The estimation of risks from the induction of recessive mutations after exposure to ionising radiation.

AUTOR(ES)
RESUMO

Since recent assessments of genetic risks from radiation have concentrated on harmful dominant effects, a quantitative assessment of risks from recessives is needed. Presumably, harmful recessives can arise at all loci coding for essential proteins (perhaps 10 000), but mutation to dominant alleles is likely to be a property of relatively few loci. While many recessives doubtless remain to be discovered, those known at present tend to have earlier and more severe effects than dominants. Induced recessive mutations can cause harm by partnership with a defective allele already established in the population; partnership with another recessive mutation induced at the same locus; the formation of homozygous descendants, that is, identity by descent; and heterozygous effects. Calculations based on a combination of data from observations on human populations and from mouse experiments suggest that an extra genetically significant dose of 1 cGy (centiGray, equivalent to 1 rad) X or gamma irradiation received by each parent in a stable population with a million liveborn offspring would induce up to 1200 extra recessive mutations. From partnership effects, about one extra case of recessive disease would be expected in the following 10 generations.
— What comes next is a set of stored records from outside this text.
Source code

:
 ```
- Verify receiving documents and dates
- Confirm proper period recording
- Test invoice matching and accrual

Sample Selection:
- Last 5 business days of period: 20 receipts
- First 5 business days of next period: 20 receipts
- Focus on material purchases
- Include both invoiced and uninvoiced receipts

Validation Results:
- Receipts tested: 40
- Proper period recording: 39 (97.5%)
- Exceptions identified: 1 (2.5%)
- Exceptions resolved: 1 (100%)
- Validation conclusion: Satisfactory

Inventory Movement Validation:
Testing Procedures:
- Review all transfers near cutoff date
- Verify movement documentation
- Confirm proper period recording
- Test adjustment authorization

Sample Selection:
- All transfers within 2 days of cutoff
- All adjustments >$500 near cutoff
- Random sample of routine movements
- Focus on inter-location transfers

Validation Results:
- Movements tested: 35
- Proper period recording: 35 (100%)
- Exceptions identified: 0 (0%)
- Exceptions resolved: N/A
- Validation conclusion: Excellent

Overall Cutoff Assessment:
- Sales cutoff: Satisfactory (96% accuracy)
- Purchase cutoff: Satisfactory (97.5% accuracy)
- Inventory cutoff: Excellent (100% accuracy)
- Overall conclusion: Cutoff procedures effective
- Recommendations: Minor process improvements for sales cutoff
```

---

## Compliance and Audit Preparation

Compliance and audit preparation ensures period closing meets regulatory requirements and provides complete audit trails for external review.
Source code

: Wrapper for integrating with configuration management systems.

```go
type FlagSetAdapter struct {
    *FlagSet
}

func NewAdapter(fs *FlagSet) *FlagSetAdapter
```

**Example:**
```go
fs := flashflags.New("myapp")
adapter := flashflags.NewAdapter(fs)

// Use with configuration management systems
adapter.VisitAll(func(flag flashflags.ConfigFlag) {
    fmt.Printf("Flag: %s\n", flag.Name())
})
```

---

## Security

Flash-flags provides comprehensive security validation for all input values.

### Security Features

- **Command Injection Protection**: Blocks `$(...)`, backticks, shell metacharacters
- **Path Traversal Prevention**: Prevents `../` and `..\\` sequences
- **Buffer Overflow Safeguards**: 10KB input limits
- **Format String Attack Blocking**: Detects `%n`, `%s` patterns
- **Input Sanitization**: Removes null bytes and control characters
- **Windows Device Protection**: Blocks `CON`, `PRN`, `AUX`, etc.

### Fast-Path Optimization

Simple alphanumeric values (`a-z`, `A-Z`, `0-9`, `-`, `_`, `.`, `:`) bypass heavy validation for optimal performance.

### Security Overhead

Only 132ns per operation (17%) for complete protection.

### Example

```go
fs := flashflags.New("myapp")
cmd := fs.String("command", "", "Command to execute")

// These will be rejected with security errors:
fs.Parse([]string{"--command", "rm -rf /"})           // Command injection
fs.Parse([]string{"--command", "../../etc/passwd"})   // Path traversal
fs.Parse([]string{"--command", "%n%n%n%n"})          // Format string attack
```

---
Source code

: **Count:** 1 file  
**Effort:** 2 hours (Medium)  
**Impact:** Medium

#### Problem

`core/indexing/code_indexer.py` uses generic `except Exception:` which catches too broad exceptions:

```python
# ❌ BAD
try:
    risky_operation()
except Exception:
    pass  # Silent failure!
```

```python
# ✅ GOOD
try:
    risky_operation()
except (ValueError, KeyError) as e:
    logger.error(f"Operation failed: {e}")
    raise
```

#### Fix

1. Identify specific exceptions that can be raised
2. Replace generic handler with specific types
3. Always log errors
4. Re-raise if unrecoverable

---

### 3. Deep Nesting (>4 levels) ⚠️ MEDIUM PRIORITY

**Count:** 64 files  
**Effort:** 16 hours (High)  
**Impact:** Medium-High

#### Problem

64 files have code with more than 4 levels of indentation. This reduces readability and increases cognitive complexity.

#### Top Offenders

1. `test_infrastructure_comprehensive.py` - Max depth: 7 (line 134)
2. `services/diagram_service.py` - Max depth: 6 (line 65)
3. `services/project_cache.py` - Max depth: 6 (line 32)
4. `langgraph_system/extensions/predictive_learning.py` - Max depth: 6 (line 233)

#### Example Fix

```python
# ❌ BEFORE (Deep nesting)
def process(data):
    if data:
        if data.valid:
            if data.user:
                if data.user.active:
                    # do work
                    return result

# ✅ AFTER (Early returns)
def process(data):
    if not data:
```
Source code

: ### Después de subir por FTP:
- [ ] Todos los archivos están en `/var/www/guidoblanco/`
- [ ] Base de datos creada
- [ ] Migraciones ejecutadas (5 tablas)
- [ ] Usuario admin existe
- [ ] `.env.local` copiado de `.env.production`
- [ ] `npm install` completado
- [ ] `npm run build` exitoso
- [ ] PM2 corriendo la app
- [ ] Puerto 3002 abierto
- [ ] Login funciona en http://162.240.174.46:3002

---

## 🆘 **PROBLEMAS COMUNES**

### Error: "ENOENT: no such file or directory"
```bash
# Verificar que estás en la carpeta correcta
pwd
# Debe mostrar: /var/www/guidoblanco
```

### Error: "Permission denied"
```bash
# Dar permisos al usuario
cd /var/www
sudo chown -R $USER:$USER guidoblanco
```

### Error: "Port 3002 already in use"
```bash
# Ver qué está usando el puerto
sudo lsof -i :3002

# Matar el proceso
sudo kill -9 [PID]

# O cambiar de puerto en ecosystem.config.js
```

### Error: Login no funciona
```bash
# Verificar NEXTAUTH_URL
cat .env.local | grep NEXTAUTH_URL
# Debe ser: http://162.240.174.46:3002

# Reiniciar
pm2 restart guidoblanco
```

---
Homozygosity resulting from identity by descent could not normally occur until the fourth generation after exposure but, on certain assumptions, about ten extra cases of recessive disease would be expected from this cause by the tenth generation. In the same period, about 250 recessive alleles would be eliminated in heterozygotes (that is, Muller's 'genetic deaths') given 2.5% heterozygous disadvantage. These deleterious heterozygous effects should not be combined with those of dominants, as has been done in some previous risk estimates. It is considered unlikely that many radiation induced recessives would show heterozygous advantage. Certain dominants (combined frequently at least 10(-3)) should be excluded from calculations of mutational risk because they are unlikely to be maintained by mutation.